Alessandro Farruggia
ROMA, 2 agosto 2013 - «SUI MARÒ io sono sempre più speranzosa che la road map che ci eravamo dati, porti al risultato atteso. Attendiamo la conclusione dell’inchiesta, e poi a settembre l’apertura del processo davanti alla corte speciale. Credo che potremo riportarli a casa prima di Natale». Ogni giorno ha la sua pena per Emma Bonino, che dalla plancia della Farnesina s’è trovata spesso a gestire ex post crisi provocate da altri. Come quella dei marò, o il pasticcio Shalabayeva. Ma lei non molla.

Ministro Bonino, l’arresto di Ablyazov fa venire fastidiosi sospetti che paesi come l’Italia e la Francia siano un po’ troppo sensibili alle pressioni kazake...
«I due casi sono diversi. Per Ablyazov c’è un mandato d’arresto dell’Interpol e ora spetterà alla Francia valutare sull’estradizione. La vicenda Shalabayeva è un’altra storia. Con la grande rapidità si è espulsa una signora e una bambina che non hanno mandati di arresto. E lo si è fatto con modalità che hanno ancora adesso delle ombre sulle quali indaga la procura e che dipingono una situazione nella quale la fretta non è stata buona consigliera. Noi l’abbiamo saputo solo ex post e abbiamo fatto tutto quello che potevamo per assistere la signora».

Come si può evitare che non risucceda?
«Serve un maggiore coordinamento tra ministeri»

Lo ha chiesto al premier Letta?
«Certo. Personalmente e anche per iscritto. E Letta ha ricordato ai colleghi di governo di coinvolgerci sistematicamente quando ci possono essere risvolti internazionali».

La sponda Sud del Mediterraneo affronta una difficile stagione. Cosa può fare l’Europa?
«Innanzitutto non dobbiamo prenderci per padreterni. Qualcuno in modo semplicistico aveva letto le rivoluzioni arabe come una primavera che sarebbe evoluta verso la democrazia senza contraccolpi. Ma non è mai successo così. I processi sono sempre complicati. Quello che sta succedendo è un enorme scontro all’interno del mondo arabo, in primis nella famiglia sunnita. E quindi è difficile pretendere che l’Europa giochi un ruolo determinante, pur con tutta la migliore buona volontà»

In Egitto al situazione sembra essere in un cul de sac
«È oggettivamente esplosiva. Stiamo facendo il possibile per giungere a una soluzione poltica inclusiva di transizione. Ma non ci siamo ancora».
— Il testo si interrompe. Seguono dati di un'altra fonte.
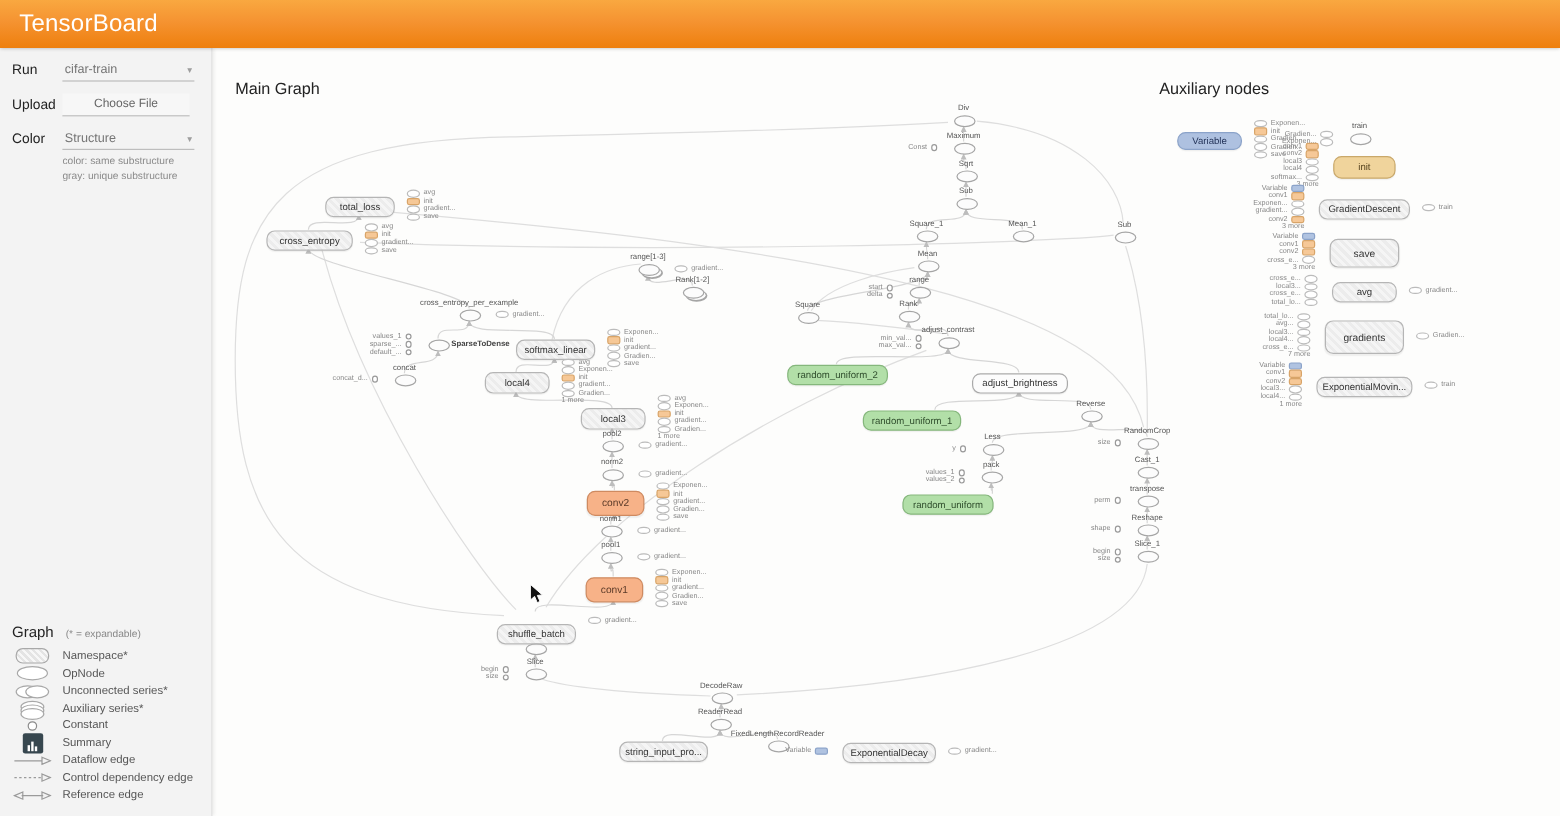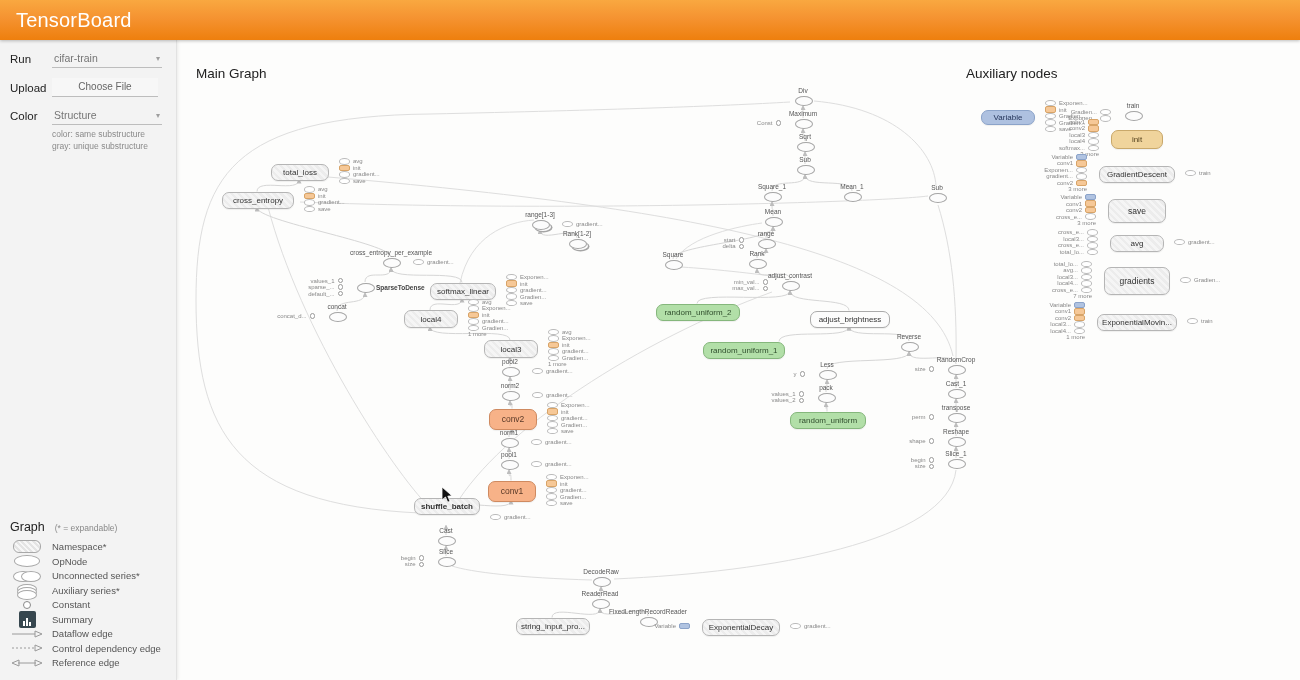--- a/index.html
+++ b/index.html
@@ -648,7 +648,7 @@
     </div>
     <div class="ns ns-g" style="left: 656px; top: 303.5px; width: 82px; height: 15px;">random_uniform_2</div>
     <div class="ns ns-w" style="left: 810px; top: 310.5px; width: 78px; height: 15px;">adjust_brightness</div>
-    <div class="ns ns-g" style="left: 703px; top: 341.5px; width: 80px; height: 15px;">random_uniform_1</div>
+    <div class="ns ns-g" style="left: 719px; top: 341.5px; width: 80px; height: 15px;">random_uniform_1</div>
     <div class="ns ns-g" style="left: 790px; top: 411.5px; width: 74px; height: 15px;">random_uniform</div>
     <div class="ns " style="left: 516px; top: 617.5px; width: 72px; height: 15px;">string_input_pro...</div>
     <div class="ns " style="left: 702px; top: 618.5px; width: 76px; height: 15px;">ExponentialDecay</div>

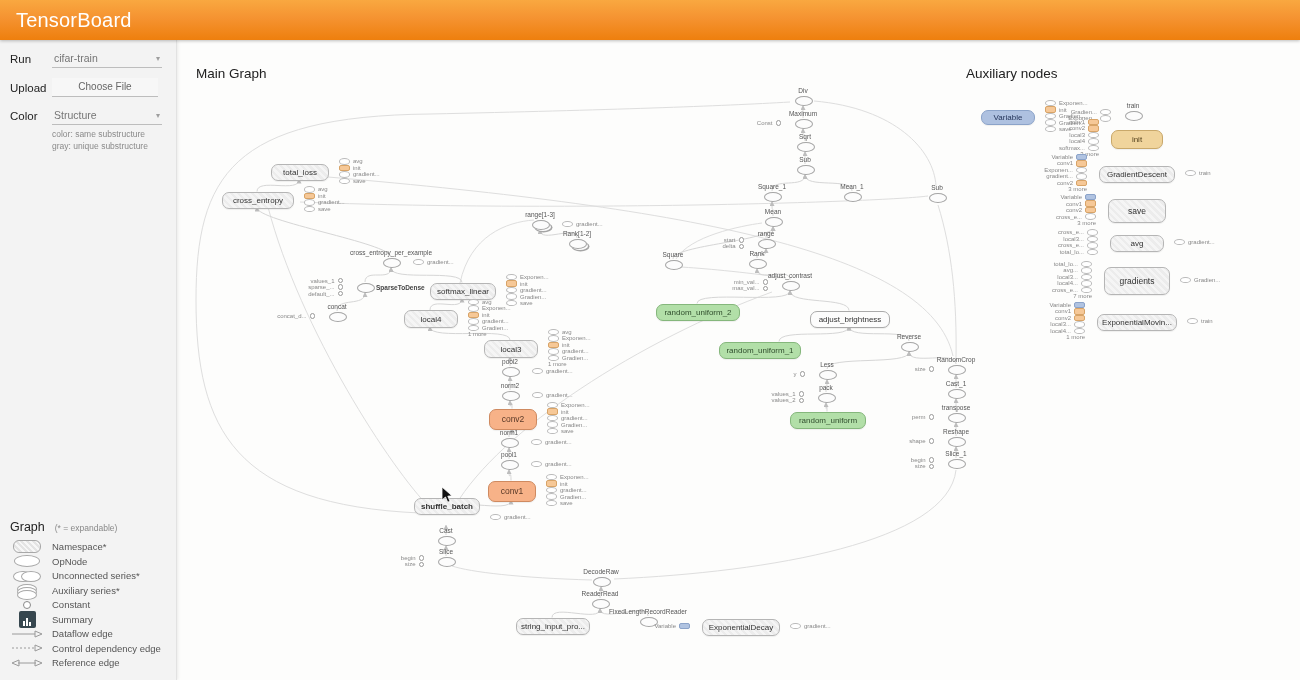--- a/index.html
+++ b/index.html
@@ -649,7 +649,7 @@
     <div class="ns ns-g" style="left: 656px; top: 303.5px; width: 82px; height: 15px;">random_uniform_2</div>
     <div class="ns ns-w" style="left: 810px; top: 310.5px; width: 78px; height: 15px;">adjust_brightness</div>
     <div class="ns ns-g" style="left: 719px; top: 341.5px; width: 80px; height: 15px;">random_uniform_1</div>
-    <div class="ns ns-g" style="left: 790px; top: 411.5px; width: 74px; height: 15px;">random_uniform</div>
+    <div class="ns ns-g" style="left: 752px; top: 411.5px; width: 74px; height: 15px;">random_uniform</div>
     <div class="ns " style="left: 516px; top: 617.5px; width: 72px; height: 15px;">string_input_pro...</div>
     <div class="ns " style="left: 702px; top: 618.5px; width: 76px; height: 15px;">ExponentialDecay</div>
     <div class="ann-col" style="top: 622.75px; left: 790px;">

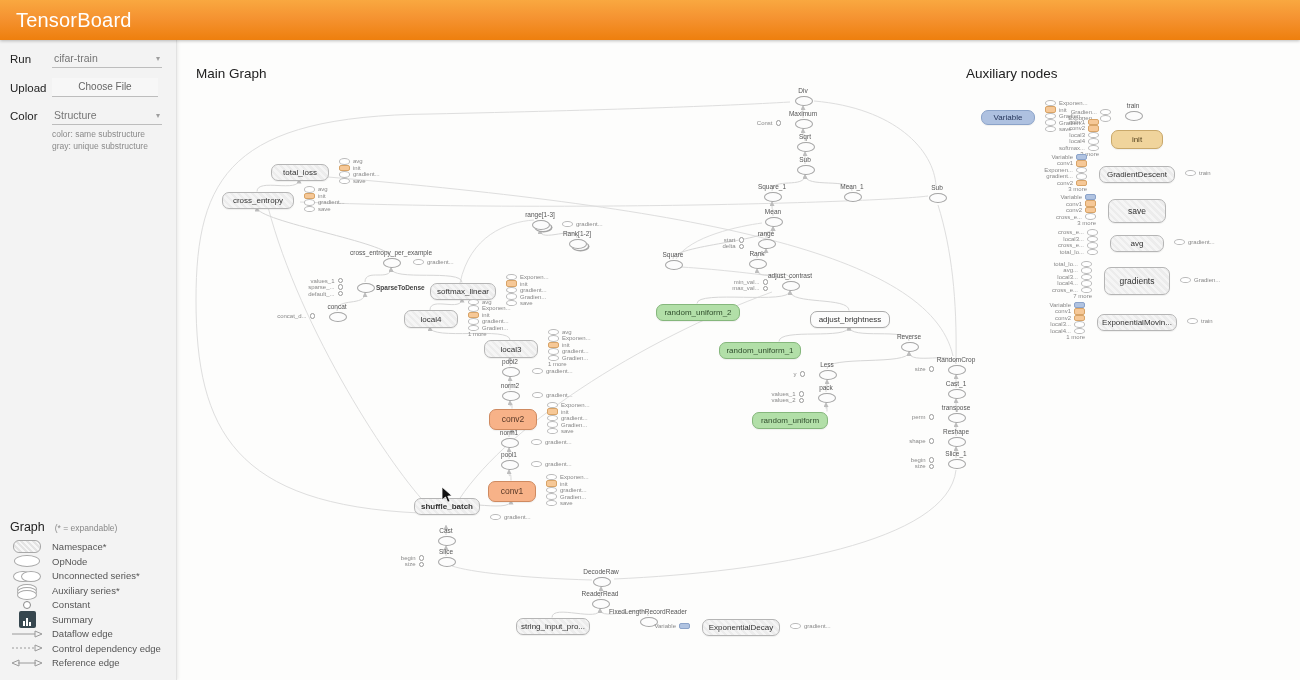--- a/index.html
+++ b/index.html
@@ -639,7 +639,7 @@
         <span>save</span>
       </div>
     </div>
-    <div class="ns " style="left: 414px; top: 498px; width: 64px; height: 15px; font-weight: bold;">shuffle_batch</div>
+    <div class="ns " style="left: 414px; top: 520px; width: 64px; height: 15px;">shuffle_batch</div>
     <div class="ann-col" style="top: 513.75px; left: 490px;">
       <div class="ann-row" style="gap: 3px;">
         <span class="chip e"></span>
Da cui il suo appello di ieri ai turisti italiani.
«Senza creare panico, serve buon senso. Chiediamo a chi va al mare in Egitto di evitare le escursioni. E di registrarsi al sito www.dovesiamonelmondo.it. Così sappiamo dove sono e possiamo rintracciarli, informarli, nel caso aiutarli».

Se va male in Egitto, non va meglio in Libia
«Noi siamo stati e continuiamo a essere molto proattivi in Libia. Ma la realtà libica è molto complessa. Ci sono tensioni, anche il rischio di una divisione del Paese. Questo facilita le organizzazioni criminali che gestiscono il flusso di migranti: dobbiamo attenderci un flusso ulteriore verso le nostre coste. È un caso che porrò oggi al Comitato per la sicurezza e l’Ordine Pubblico».

Che prospettive ci sono per la situazione siriana?
«Se qualcuno potesse portare soluzioni alternative e più rapide di una Ginevra 2 ne sarei molto felice. Io continuo a pensare che non c’è soluzione militare e che l’unica opzione è politica. Credo che una delle leve possibili sia il dialogo con i russi, perché quello che si rischia è l’esplosione della regione ed evitarlo è nell’interesse di tutti. Ne parlerò con loro in occasione dell’imminente vertice bilaterale».

Notizie del giornalista Quirico?
«Nessuna. Stiamo veramente tentando tutti i contatti possibili. La cosa che mi fa sperare è che non ci sono cattive notizie».

Afghanistan: che fare nel 2014? A che condizioni è giusto restare?
«Credo sia opportuno restare a condizioni che marchino un passaggio di reponsabilità e una svolta. Ad esempio, sarebbe utile avere una nuova risoluzione del Consiglio di sicurezza per chiarire che si apre una fase non di disimpegno ma di impegno diverso. E poi naturalmente c’è la necessità di un accordo regionale. Ma andarsene non sarebbe la scelta migliore dopo quanto vi abbiamo investito umanamente ed economicamente. Lo dobbiamo anche alle decine di nostri soldati caduti in Afghanistan per per dare agli afghani una speranza di futuro migliore».